Our monitoring systems alerted us to an issue with application performance and failures to login. These issues lasted for 10 minutes at which time the system stabilized and returned to normal operation.

Issue Identified: February 16th, 2021 at 18:30 UTC

Following the incident, our team was able to identify the root cause of the temporary performance degradation.

Root Cause

  • The Totango engineering team found that an NPS campaign, sent by one of our customers, was engaged by an automatic Bot which clicked on several hundred emails at the same time, and caused an instant load on the system (specifically on the data api).

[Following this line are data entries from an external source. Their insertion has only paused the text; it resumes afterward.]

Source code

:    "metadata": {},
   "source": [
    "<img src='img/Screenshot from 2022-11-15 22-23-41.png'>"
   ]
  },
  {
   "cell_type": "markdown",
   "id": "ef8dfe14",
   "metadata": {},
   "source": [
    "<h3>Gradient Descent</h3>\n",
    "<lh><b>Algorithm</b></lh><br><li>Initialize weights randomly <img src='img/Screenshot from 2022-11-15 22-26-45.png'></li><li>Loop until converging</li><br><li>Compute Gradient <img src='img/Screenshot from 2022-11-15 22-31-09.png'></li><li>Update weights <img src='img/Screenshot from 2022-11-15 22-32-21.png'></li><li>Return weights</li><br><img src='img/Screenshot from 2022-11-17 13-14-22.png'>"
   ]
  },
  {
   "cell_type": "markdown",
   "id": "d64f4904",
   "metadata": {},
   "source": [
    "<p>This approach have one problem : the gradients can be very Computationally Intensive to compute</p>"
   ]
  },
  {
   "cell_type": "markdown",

This load prevented other processes (for example logins) to respond in a timely manner.
  • When users click on an NPS campaign they are redirected to a destination page where they need to confirm and submit their score. This page, loaded several hundred times, caused the load on the system.
  • The exceptional system load was resolved after all campaigns were processed.

Preventive Action

  • The Totango engineering team researched the NPS campaigns processing flow and found several areas that will be optimized:

    • Moving unnecessary data requests from the page load to after the user submits and form - In progress
    • Using cache to improve the loading time of the destination page and reduce the load on the APIs - In progress
    • Increase database resources to be able to handle this kind of system load - In research

Optimize the API rate limit to prevent this kind of load on the system - In research

Posted Feb 22, 2022 - 18:43 UTC

Resolved
This incident has been resolved.
Posted Feb 22, 2022 - 18:42 UTC
Monitoring
There is currently no impact to system performance. We are continuing to work to optimize the system following the events of this past Wednesday and we also continue to monitor for any system performance degradation.
Posted Feb 18, 2022 - 13:39 UTC
Identified
We have identified the cause of the recent performance degradation. We have taken steps to mitigate this issue in the short term and we are working on a permanent solution.
Posted Feb 16, 2022 - 18:29 UTC
Update
While we continue to investigate the issue, the system is fully functional at this time.
Posted Feb 16, 2022 - 17:43 UTC
Investigating
We are currently investigating reports of degraded performance using Totango.
Posted Feb 16, 2022 - 16:40 UTC
This incident affected: Totango Web Application.